As well as keeping an eye on your tyres, the rest of your car requires frequent TLC too. The experts recommend keeping on top of oil, air and fuel filter replacements, ensuring these are all updated at the recommended intervals.

Avoid short trips to reduce fuel consumption

Walking isn’t just a great way to enjoy the outdoors and get some exercise, it can also save you money on petrol.

If there’s a journey that can be done on foot rather than by car, the expert urged Britons to seize the opportunity.

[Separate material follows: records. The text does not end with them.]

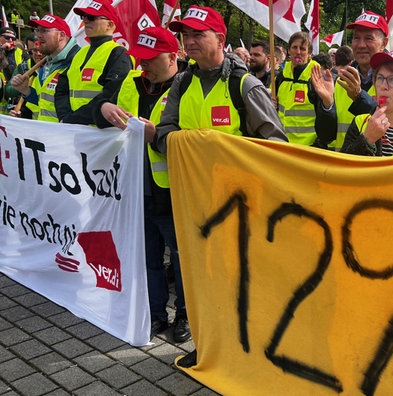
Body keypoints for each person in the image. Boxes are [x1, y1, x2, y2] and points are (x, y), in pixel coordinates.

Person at [91, 26, 190, 343]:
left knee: (182, 261)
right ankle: (157, 314)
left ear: (172, 57)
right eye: (140, 58)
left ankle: (186, 317)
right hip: (135, 191)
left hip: (173, 192)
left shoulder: (187, 87)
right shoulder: (130, 83)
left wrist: (156, 137)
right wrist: (103, 107)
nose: (143, 65)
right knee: (149, 259)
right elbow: (98, 109)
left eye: (151, 59)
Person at [155, 5, 287, 157]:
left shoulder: (246, 85)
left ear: (220, 40)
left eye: (198, 35)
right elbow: (164, 133)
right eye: (185, 35)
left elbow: (277, 143)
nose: (189, 42)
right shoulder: (181, 82)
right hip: (189, 179)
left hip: (235, 179)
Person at [54, 0, 132, 125]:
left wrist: (72, 119)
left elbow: (111, 96)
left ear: (109, 24)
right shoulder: (80, 52)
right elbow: (62, 88)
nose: (85, 21)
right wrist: (65, 117)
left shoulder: (118, 54)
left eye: (91, 17)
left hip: (99, 133)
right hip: (73, 128)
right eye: (83, 17)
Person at [327, 10, 389, 150]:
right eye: (356, 38)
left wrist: (359, 96)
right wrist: (325, 106)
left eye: (368, 38)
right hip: (344, 165)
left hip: (380, 167)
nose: (361, 45)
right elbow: (328, 136)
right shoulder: (340, 80)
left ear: (384, 43)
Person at [11, 14, 80, 122]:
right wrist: (26, 91)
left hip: (69, 135)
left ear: (61, 35)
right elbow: (43, 102)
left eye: (44, 31)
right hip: (47, 134)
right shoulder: (46, 65)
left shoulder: (79, 61)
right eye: (37, 30)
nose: (38, 35)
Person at [275, 31, 335, 147]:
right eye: (295, 47)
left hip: (308, 148)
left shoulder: (316, 78)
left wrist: (317, 143)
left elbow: (326, 118)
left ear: (309, 54)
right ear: (288, 51)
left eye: (302, 49)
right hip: (282, 144)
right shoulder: (281, 77)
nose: (298, 52)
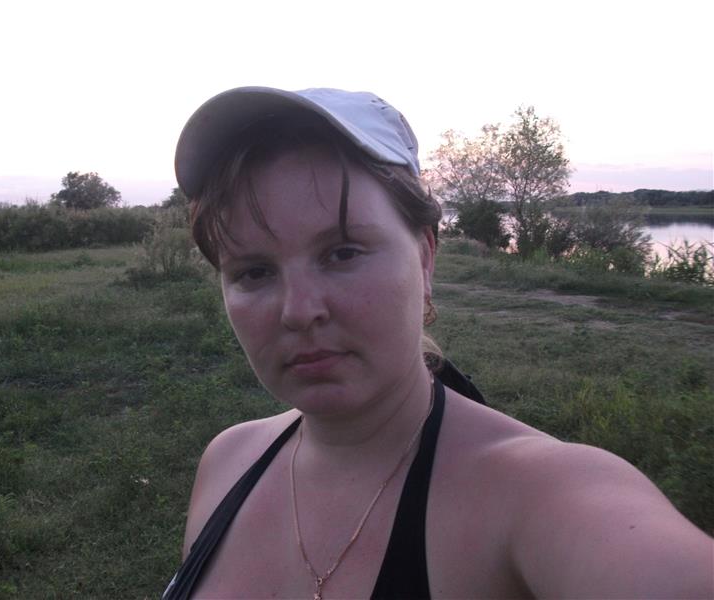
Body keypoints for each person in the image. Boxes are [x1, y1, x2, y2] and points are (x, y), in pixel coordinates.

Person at [163, 87, 712, 600]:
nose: (300, 311)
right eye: (254, 271)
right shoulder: (227, 461)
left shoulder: (537, 494)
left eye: (343, 252)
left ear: (425, 258)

They added: “If you are taking short trips, it’s even more important to switch off that aircon as it will use most of its energy for the initial cool-down.”

Avoid traffic hotspots to reduce fuel consumption

Idling consumes around 0.6 litres of fuel per hour, so if a route is susceptible to traffic jams, you might want to rethink your journey.

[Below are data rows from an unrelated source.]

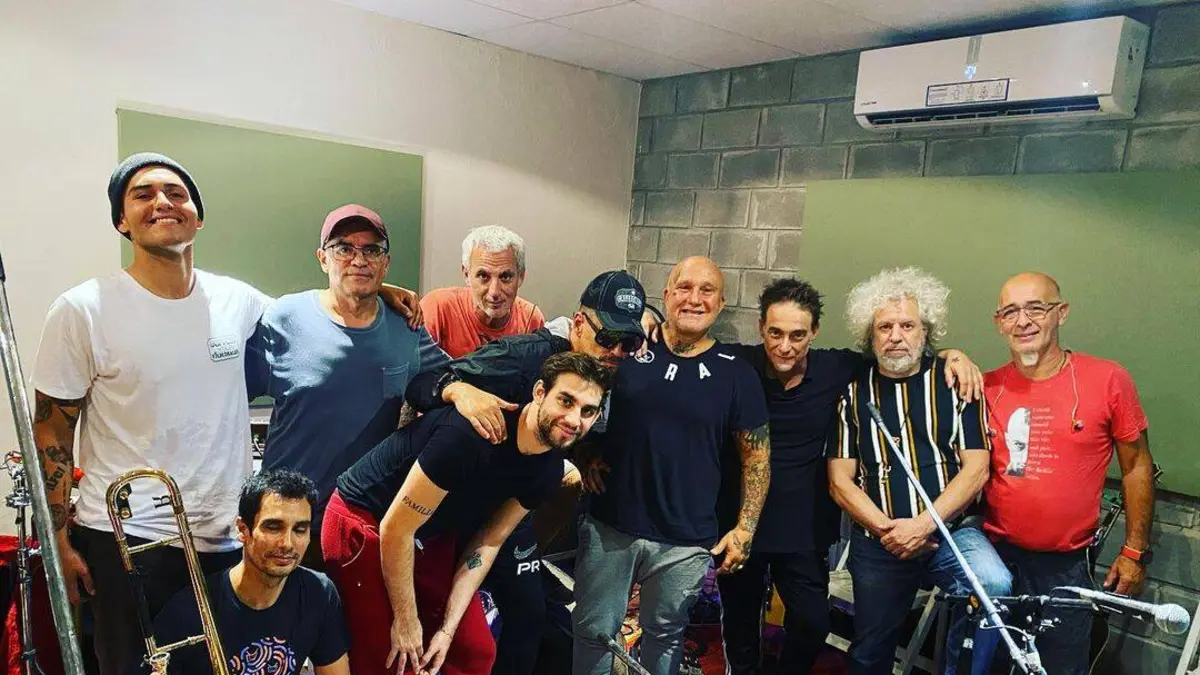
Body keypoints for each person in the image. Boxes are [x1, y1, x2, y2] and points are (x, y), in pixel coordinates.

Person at [30, 153, 420, 675]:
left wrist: (375, 291)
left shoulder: (237, 300)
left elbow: (323, 313)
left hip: (225, 538)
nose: (163, 202)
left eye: (177, 194)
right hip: (128, 540)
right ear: (122, 220)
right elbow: (52, 430)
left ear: (198, 216)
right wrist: (57, 538)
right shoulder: (83, 309)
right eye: (143, 194)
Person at [712, 278, 984, 675]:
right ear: (761, 328)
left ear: (814, 332)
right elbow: (691, 351)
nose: (785, 346)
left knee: (811, 624)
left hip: (804, 530)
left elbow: (900, 353)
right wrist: (653, 327)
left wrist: (952, 356)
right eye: (775, 333)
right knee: (739, 629)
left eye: (797, 335)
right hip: (741, 523)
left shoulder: (838, 369)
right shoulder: (736, 364)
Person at [404, 269, 647, 675]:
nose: (617, 351)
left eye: (629, 343)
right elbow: (421, 385)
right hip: (451, 508)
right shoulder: (524, 358)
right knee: (445, 633)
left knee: (529, 616)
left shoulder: (607, 372)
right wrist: (457, 390)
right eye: (608, 338)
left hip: (511, 508)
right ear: (580, 324)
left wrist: (587, 455)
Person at [322, 352, 612, 675]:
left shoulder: (549, 470)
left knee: (473, 651)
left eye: (588, 411)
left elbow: (488, 543)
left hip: (427, 533)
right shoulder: (469, 436)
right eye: (566, 401)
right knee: (396, 657)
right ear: (540, 392)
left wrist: (447, 630)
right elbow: (396, 528)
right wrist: (406, 620)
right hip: (364, 520)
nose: (574, 419)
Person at [572, 256, 771, 675]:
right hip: (611, 526)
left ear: (721, 303)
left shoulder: (737, 374)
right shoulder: (627, 350)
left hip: (686, 540)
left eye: (706, 290)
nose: (694, 299)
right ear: (665, 296)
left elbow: (756, 456)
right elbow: (576, 403)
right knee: (594, 632)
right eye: (684, 287)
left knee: (664, 637)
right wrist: (585, 454)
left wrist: (745, 529)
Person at [826, 267, 1010, 675]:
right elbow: (839, 482)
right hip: (880, 540)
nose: (896, 336)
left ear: (926, 332)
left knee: (993, 586)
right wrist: (889, 531)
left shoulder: (956, 383)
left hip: (951, 531)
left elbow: (977, 468)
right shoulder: (853, 393)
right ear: (870, 336)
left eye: (907, 325)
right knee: (869, 651)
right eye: (885, 327)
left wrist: (923, 525)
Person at [245, 204, 449, 569]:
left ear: (386, 263)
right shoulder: (283, 318)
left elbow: (450, 378)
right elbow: (228, 397)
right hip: (285, 520)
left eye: (372, 250)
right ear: (323, 258)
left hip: (358, 519)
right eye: (344, 248)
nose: (359, 259)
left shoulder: (406, 327)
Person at [982, 272, 1155, 675]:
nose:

The spokesperson said: “A vehicle with a stop/start engine is recommended if you are frequently stuck in jams.

“Google Maps can be a fuel saver by pointing out routes that are congested and offering alternatives that keep you moving.”

Upgrade your car to reduce fuel consumption

Upgrading your car certainly isn’t the cheapest way of saving on fuel in the short term, but it can be beneficial over time.

The spokesperson said: “While we’re focusing on money saving and realise a new car isn’t an option for many right now, some may be in a position to update their vehicle.

“With the rising cost of fuel, investing in a newer car though not necessarily brand new, will immediately save you a fortune in fuel. It can also reduce your road tax.

“Parkers rates the Renault Clio E-Tech as the UK’s most economical non-plug-in, averaging 73.8mpg, while the Peugeot 208 averages 71.4pmg.

“If you’re looking for a larger vehicle, the SEAT C3 averages 70.6mpg, and the Skoda Octavia, named as ‘best family car’ averages 65.7pmg.”